Facing the Public

Integrity means that you are the same in public as you are in private.

~ Joyce Meyer

 

“Why do you have to go outside?” my girlfriend has asked me. “Why can’t you be happy crossdressing at home? You know, here at home where it’s safe.” Her question is a very valid one. Why must I go outside the safety of my home in order to feel complete as my feminine self? The answer is not an easy one to explain. I know I have fumbled over the words just trying to find the right ones… the right words that would magically allow my girlfriend to understand why many crossdressers are driven to explore the outside world.

In a single word, validation. As human beings, we have an instinctual need to feel accepted. Sure, we can dress up to our hearts content behind locked doors and drawn curtains. But parading around in the home without any greater acceptance of who we are beyond ourselves is, in itself, an isolated and lonely affair. Many love to dress up simply to admire themselves in the mirror. For them, that is enough. For others, like myself, dressing at home can only validate our existence so far.

That our partner may accept and encourage the act of dressing within the home is a double-edged sword. There is gratitude in the level of their support for who we are. There is an excitement in the fact that we have permission or latitude to fulfill our needs to dress. But, with that support and permission, there is the fact that we may feel trapped in our home. In my case, I feel the practicality of staying indoors acts as a constant reminder that my crossdressing is still considered shameful—even if I don’t agree with that assessment.  The fact of being relegated to the home means that I am not accepted out in the world. There is, indeed, the worry of safety when excursing outside the home, but there is a bigger worry of suffocation as the walls seem to close in around me.
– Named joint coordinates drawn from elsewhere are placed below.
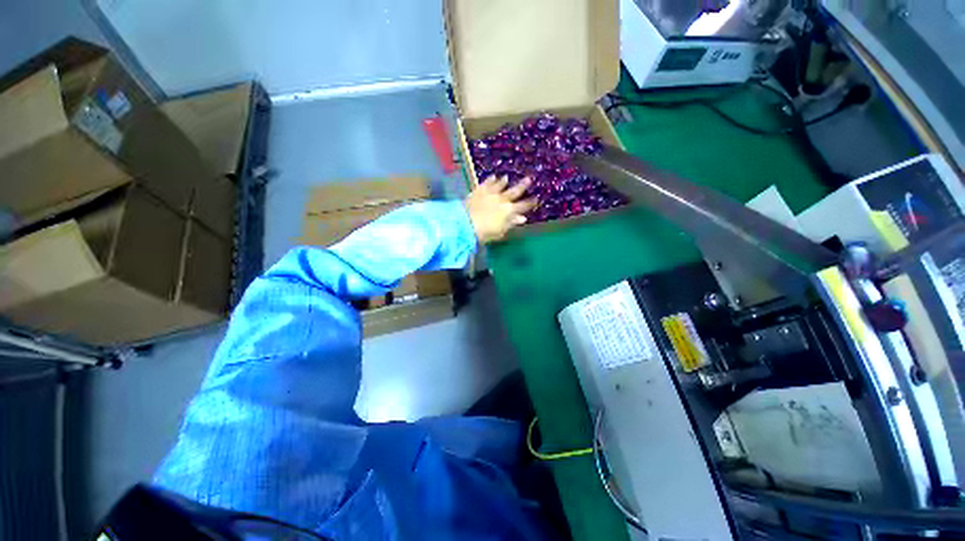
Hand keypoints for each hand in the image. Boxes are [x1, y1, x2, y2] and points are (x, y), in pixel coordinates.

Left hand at [465, 176, 538, 243]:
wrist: (466, 223)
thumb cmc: (485, 232)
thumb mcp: (501, 231)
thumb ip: (511, 223)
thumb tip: (522, 218)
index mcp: (509, 211)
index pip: (523, 206)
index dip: (530, 203)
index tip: (536, 198)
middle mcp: (502, 199)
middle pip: (514, 191)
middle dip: (522, 186)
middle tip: (529, 179)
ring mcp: (490, 193)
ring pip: (500, 185)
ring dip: (504, 181)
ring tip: (507, 177)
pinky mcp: (479, 190)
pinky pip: (486, 183)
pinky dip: (490, 179)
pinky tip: (492, 176)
I spend ninety minutes getting ready. To sit on the couch and watch television while dressed in a little black dress seems a waste. All dressed up and nowhere to go. Well, I have places to go. Using a level head and common sense, there are TG-friendly bars and venues that accept us for who we are. There are also more mainstream venues (restaurants, Starbucks, public parks, walking or driving around the neighborhood, etc.) that will also accept us. And, what I mean by accepting us is, 1) being ignored by others as normal, 2) get a smile from a barista, hostess, or wait staff, without a smirk of annoyance or distaste, and, 3) simply take in the feeling of being out in the world without being accosted or laughed at. Validation helps to build your identity. Whether as a crossdresser or not, the human animal is a social animal. We are psychologically triggered to pursue human engagement by interacting with others. Validation of who we are, how we feel, and who or what we represent is an important facet for the raising of self-esteem and self-worth.

Now, it seems absurd to believe that we won’t get chased out of town by villagers with torches and pitchforks. Sometimes, the longer you choose to stay within the confides of your four walls, the more real that assumption becomes. Fear of the unknown is fanned by the avoidance of facing it. In reality, as long as you present yourself in a manner that is appropriate for where you are going, most people in mainstream venues will not care about you. They have their own lives to live. They have their own drama unfolding. Sure, they may ‘see’ you, but if you disarm them with a smile or kindness, they will return to thinking about their own lives. We can be a curiosity or a novelty. Many may have not seen someone like us before. Own your identity with grace and confidence. The rest will take care of itself. If you’re mindful of your surroundings and keep your eyes open, you will be able to avoid potential pockets of stress and have a positive experience out in the world.

Author: livingwithcrossdressing

I am many things. I am a life-long male-to-female crossdresser and author. I hope my journey is of value for those who may need help to foster, support, and understand who they feel themselves to be.

3 thoughts

  1. I completely agree with your views. Initially though as a cross dresser I used to be scared and did not have courage to go out. But once I went out, I realised how important it was for me to explore this world in this way. I have tried doing different things on each outing and it makes me feel happier and content.

  2. I really hope you’re right! I know my partner will want to go out in public at some point but I always worry if he’ll be putting himself in danger. I’ll be okay if he goes out with a big group and far away from his village, though.

    1. Understanding one’s surroundings is critical. Whether going to a place that is mainstream and TG-friendly, or going out in a group that provides “strength in numbers”, keeping safe is important. A Crossdresser should always dress appropriately for the venue, keep herself out of any drama or volitile situations, blend in to the best of her ability, and carry herself with confidence and grace.